■ Goal
Carry on the mailing-list discussion of the btrfs patch below, starting right after its last line.

■ Selected text

begin

I'll take some time to review this over the next week or so. In any
case, it's a little late to stuff into 4.13 and get a decent amount
of exposure and testing on it. A 4.14 target for this would be the
way to go, imho.


--
Jens Axboe

2017-06-26 18:08:27

by Liu Bo

[permalink] [raw]
Subject: Re: [PATCH v2 14/51] btrfs: avoid to access bvec table directly for a cloned bio

On Mon, Jun 26, 2017 at 08:09:57PM +0800, Ming Lei wrote:
> Commit 17347cec15f919901c90(Btrfs: change how we iterate bios in endio)
> mentioned that for dio the submitted bio may be fast cloned, we
> can't access the bvec table directly for a cloned bio, so use
> bio_get_first_bvec() to retrieve the 1st bvec.

end

■ Material
begin

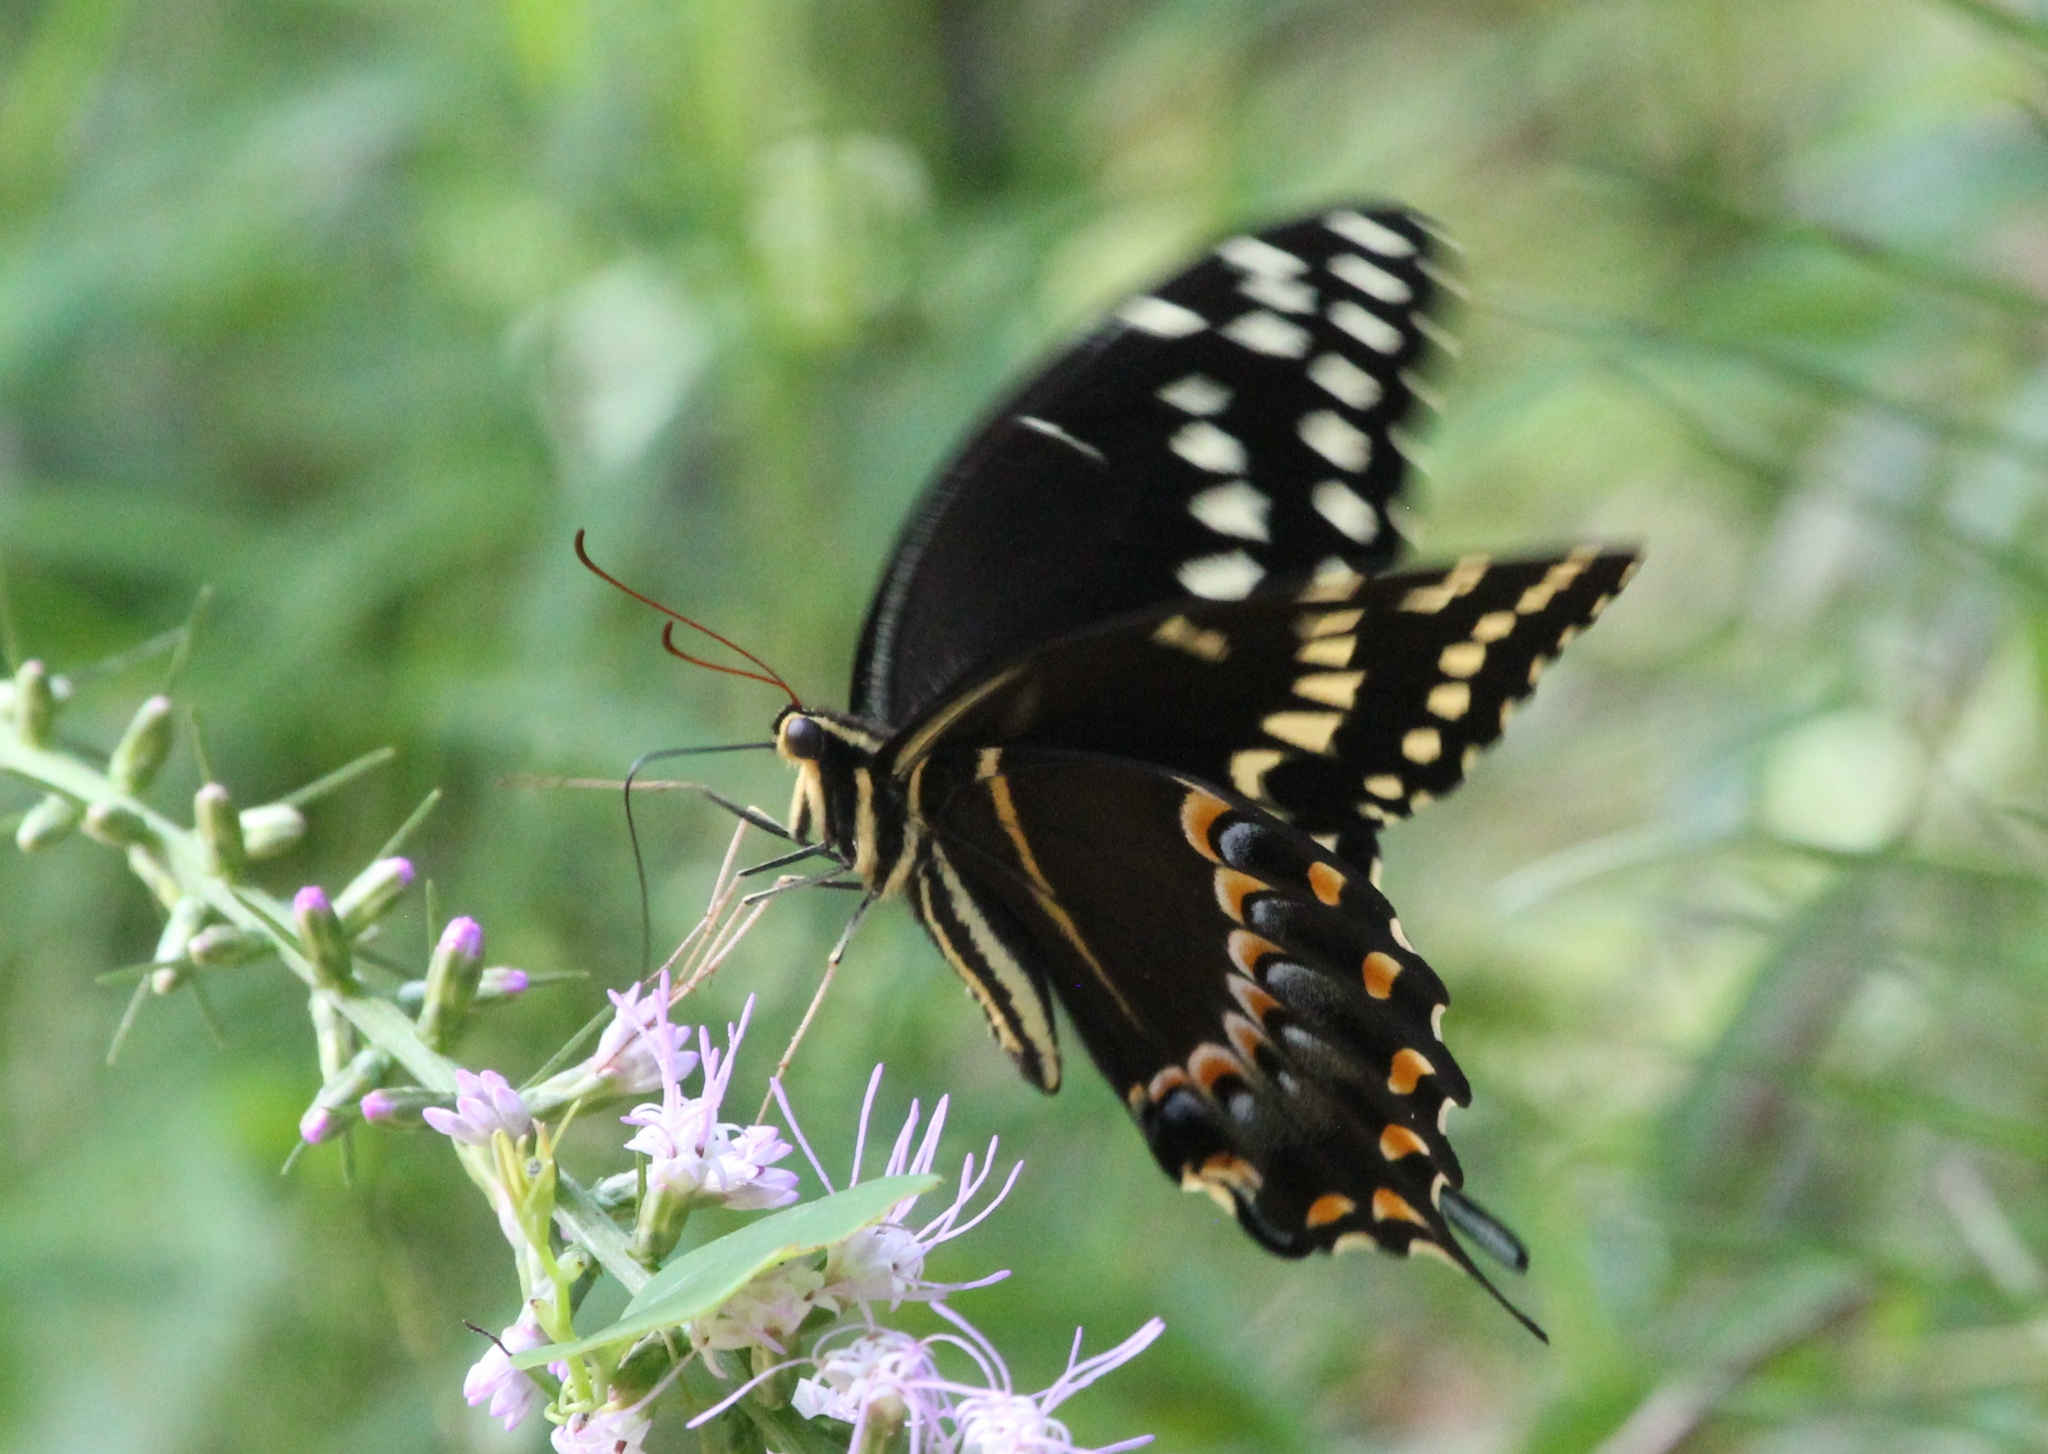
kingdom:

end

■ The answer
>

Looks good to me.

Reviewed-by: Liu Bo <[email protected]>

-liubo
> Cc: Chris Mason <[email protected]>
> Cc: Josef Bacik <[email protected]>
> Cc: David Sterba <[email protected]>
> Cc: [email protected]
> Cc: Liu Bo <[email protected]>
> Signed-off-by: Ming Lei <[email protected]>
> ---
> fs/btrfs/inode.c | 4 +++-
> 1 file changed, 3 insertions(+), 1 deletion(-)
>
> diff --git a/fs/btrfs/inode.c b/fs/btrfs/inode.c
> index 06dea7c89bbd..4ab02b34f029 100644
> --- a/fs/btrfs/inode.c
> +++ b/fs/btrfs/inode.c
> @@ -7993,6 +7993,7 @@ static int dio_read_error(struct inode *inode, struct bio *failed_bio,
> int read_mode = 0;
> int segs;
> int ret;
> + struct bio_vec bvec;
>
> BUG_ON(bio_op(failed_bio) == REQ_OP_WRITE);
>
> @@ -8008,8 +8009,9 @@ static int dio_read_error(struct inode *inode, struct bio *failed_bio,
> }
>
> segs = bio_segments(failed_bio);
> + bio_get_first_bvec(failed_bio, &bvec);
> if (segs > 1 ||
> - (failed_bio->bi_io_vec->bv_len > btrfs_inode_sectorsize(inode)))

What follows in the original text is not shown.